On the most recent earnings callthe CEO expressed optimism that organic growth initiatives in areas like options, fixed income, and cryptocurrency in particular would continue to grow successfully and add to the company’s baseline profitability, and management hinted at continued strong performance by stating that they continue to outperform the broader market metrics.
While VIRT is way up for us from when we bought it for our real money portfolio at High Yield Investor, it remains an attractive pick for portfolio insurance. It is essentially a way of owning the S&P Volatility Index (VIX) but with the bonus of receiving a nice quarterly dividend and steady growth via organic growth initiatives, occasional strategic acquisitions, and share buybacks. VIRT remains firmly in BUY territory, and we plan to continue holding it as a nice portfolio diversifier.

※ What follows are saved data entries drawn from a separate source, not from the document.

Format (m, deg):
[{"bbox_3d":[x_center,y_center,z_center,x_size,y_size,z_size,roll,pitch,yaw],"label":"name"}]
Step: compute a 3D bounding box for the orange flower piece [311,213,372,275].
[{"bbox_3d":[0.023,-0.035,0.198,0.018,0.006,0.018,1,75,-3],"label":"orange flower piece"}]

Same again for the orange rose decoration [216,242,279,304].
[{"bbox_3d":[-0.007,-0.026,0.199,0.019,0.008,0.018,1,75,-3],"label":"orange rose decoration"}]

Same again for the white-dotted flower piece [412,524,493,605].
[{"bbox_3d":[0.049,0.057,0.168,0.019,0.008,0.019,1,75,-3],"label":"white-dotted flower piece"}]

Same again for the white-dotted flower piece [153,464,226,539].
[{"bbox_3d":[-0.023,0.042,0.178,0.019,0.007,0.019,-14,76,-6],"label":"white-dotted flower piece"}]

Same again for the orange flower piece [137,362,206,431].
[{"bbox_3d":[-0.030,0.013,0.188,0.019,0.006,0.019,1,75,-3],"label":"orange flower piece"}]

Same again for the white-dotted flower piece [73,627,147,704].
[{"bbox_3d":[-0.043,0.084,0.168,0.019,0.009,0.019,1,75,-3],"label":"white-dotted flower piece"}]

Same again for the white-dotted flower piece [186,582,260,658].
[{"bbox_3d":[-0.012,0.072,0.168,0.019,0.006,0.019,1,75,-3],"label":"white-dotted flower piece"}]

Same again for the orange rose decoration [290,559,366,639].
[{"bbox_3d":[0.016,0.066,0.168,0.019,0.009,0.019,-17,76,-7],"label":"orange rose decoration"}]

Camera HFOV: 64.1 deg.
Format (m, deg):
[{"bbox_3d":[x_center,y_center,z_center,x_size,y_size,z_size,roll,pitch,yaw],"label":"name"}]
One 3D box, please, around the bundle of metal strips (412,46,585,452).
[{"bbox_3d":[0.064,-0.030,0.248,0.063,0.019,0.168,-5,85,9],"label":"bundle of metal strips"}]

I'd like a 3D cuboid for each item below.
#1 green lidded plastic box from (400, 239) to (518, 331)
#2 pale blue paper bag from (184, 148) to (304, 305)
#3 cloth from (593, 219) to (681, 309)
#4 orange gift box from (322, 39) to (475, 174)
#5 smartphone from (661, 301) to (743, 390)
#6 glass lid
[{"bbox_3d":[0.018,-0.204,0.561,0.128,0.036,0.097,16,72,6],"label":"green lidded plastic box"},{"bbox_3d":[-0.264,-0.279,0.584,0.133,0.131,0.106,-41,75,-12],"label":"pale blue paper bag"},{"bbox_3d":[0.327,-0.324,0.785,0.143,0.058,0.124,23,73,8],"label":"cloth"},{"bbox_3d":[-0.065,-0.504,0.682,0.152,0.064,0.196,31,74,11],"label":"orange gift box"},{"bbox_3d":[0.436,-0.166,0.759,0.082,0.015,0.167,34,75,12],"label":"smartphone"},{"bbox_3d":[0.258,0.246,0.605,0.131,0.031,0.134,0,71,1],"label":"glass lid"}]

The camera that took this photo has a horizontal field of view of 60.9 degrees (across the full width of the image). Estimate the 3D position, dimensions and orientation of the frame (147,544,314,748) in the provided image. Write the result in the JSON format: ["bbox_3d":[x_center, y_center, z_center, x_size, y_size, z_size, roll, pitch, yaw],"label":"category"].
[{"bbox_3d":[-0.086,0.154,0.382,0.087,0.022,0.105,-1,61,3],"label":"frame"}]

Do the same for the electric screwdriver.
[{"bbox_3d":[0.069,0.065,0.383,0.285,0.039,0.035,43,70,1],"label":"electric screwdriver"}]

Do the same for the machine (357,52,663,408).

If / when the next major market crash comes, we plan on capitalizing on the boost to VIRT by trimming our position and recycling the proceeds into attractive opportunities. For that reason, we currently hold an overweight position in VIRT.
While we have been very blessed to have seen our portfolio rise substantially over the past six months even as the broader market has declined, we are not resting on our laurels or taking anything for granted.
Given Charlie Munger’s ominous musings concerning the stock market’s outlook, we are being more cautious than ever. We believe that by overweighting dividend paying stocks like VIRT that benefit from increased market volatility and have seen a surge in profitability (and share price) during past market declines, we are able to optimize our risk-reward.
As a result, we can remain fully invested in a portfolio of high quality undervalued stocks that pays a 5% -6% weighted average yield while sleeping well at night.